The Universities of Padova and Verona predicted and functionally annotated 78,311 genes in Coffea arabica, using ribonucleic acid sequencing from 12 different samples derived from eight different organs of the plant.

Though this is not the first coffee genome sequencing project to take place, Liverani says it is the only one to release its findings to the public.

“There are other studies – one in France, one in the United States, and another in Colombia. The difference is they did not [provide open access to] their results,” he says.

The genome can be downloaded from the World Coffee Research (WCR) website, who has partnered with illycaffè to carry out further study on the genome.

“At the moment, we have just completed the genome and have not applied it,” Liverani says. “The surprises will come now.”

Liverani says illycaffè’s research with WCR aims to understand the relationship between coffee quality and the territory it is grown in.

“We are thrilled to be able to convey this Arabica genome to the global coffee and research community freely and openly,” says Tim Schilling, CEO and Founder of WCR, in a public statement. “Advanced genetics research is essential to coffee’s future as a sustainable crop, and to exploring the thrilling diversity of flavours found in coffee.
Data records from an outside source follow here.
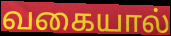
வகையால்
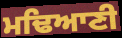
ਮਢਿਆਣੀ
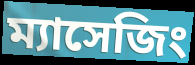
ম্যাসেজিং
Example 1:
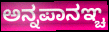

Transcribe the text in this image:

ಅನ್ನಪಾನಞ್ಚ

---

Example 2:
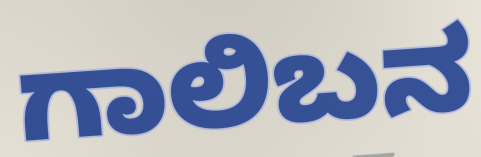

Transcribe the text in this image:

ಗಾಲಿಬನ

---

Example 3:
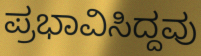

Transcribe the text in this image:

“Having access to a whole sequenced genome is an essential precursor to unlocking the potential of genetics research to transform coffee production.
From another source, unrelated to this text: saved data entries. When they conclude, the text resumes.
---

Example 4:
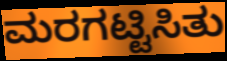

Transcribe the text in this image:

ಮರಗಟ್ಟಿಸಿತು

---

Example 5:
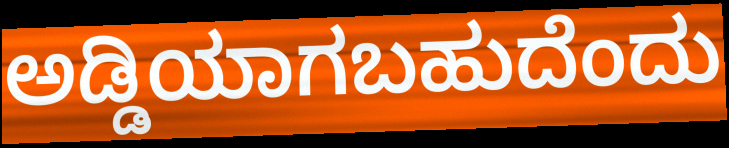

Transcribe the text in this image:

ಅಡ್ಡಿಯಾಗಬಹುದೆಂದು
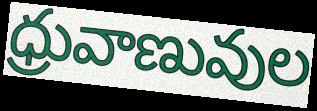
ధ్రువాణువుల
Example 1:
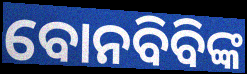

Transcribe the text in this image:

ବୋନବିବିଙ୍କ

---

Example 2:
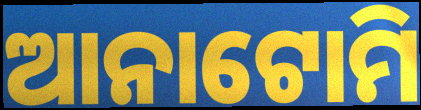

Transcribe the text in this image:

ଆନାଟୋମି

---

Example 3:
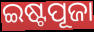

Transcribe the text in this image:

ଇଷ୍ଟପୂଜା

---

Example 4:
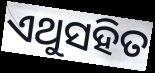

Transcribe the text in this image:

ଏଥୁସହିତ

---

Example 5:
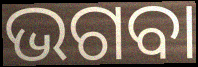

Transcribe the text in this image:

ଭଗବା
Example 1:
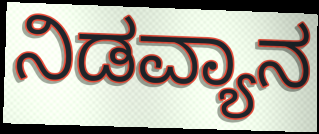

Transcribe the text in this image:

ನಿಡವ್ಯಾನ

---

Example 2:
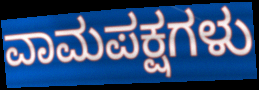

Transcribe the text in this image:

ವಾಮಪಕ್ಷಗಳು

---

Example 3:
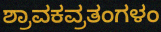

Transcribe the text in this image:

ಶ್ರಾವಕವ್ರತಂಗಳಂ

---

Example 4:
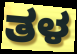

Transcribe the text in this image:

ತಳ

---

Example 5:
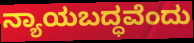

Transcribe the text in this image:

ನ್ಯಾಯಬದ್ಧವೆಂದು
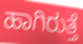
ಹಾಗಿರುತ್ತೆ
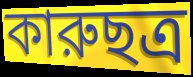
কারুছত্র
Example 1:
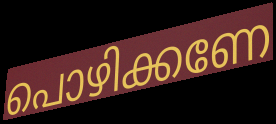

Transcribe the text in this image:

പൊഴിക്കണേ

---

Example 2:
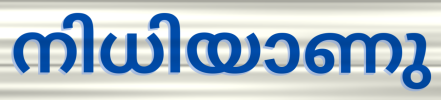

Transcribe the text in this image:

നിധിയാണു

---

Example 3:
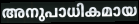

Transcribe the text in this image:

അനുപാധികമായ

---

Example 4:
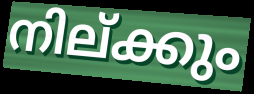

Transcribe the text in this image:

“Our scientists are looking forward to working with other organisations, countries, and governments to make use of the treasures within this genome to make coffee more profitable to farmers and better tasting for consumers.”

This is not the only research project using the genome illycaffè is currently involved in. A second study, heavily involving the European coffee community, has the goal of creating more disease-resistant plants.

As well as disease, illycaffè’s Liverani says increasingly harsh environments are threatening the future of coffee production.

“The only way to [combat the effects] of climate change is to develop more resilient plants,” he says. “The formula for building the plant is contained in the genome.

“Using this instrument, [researchers] can improve and [accelerate] this research.”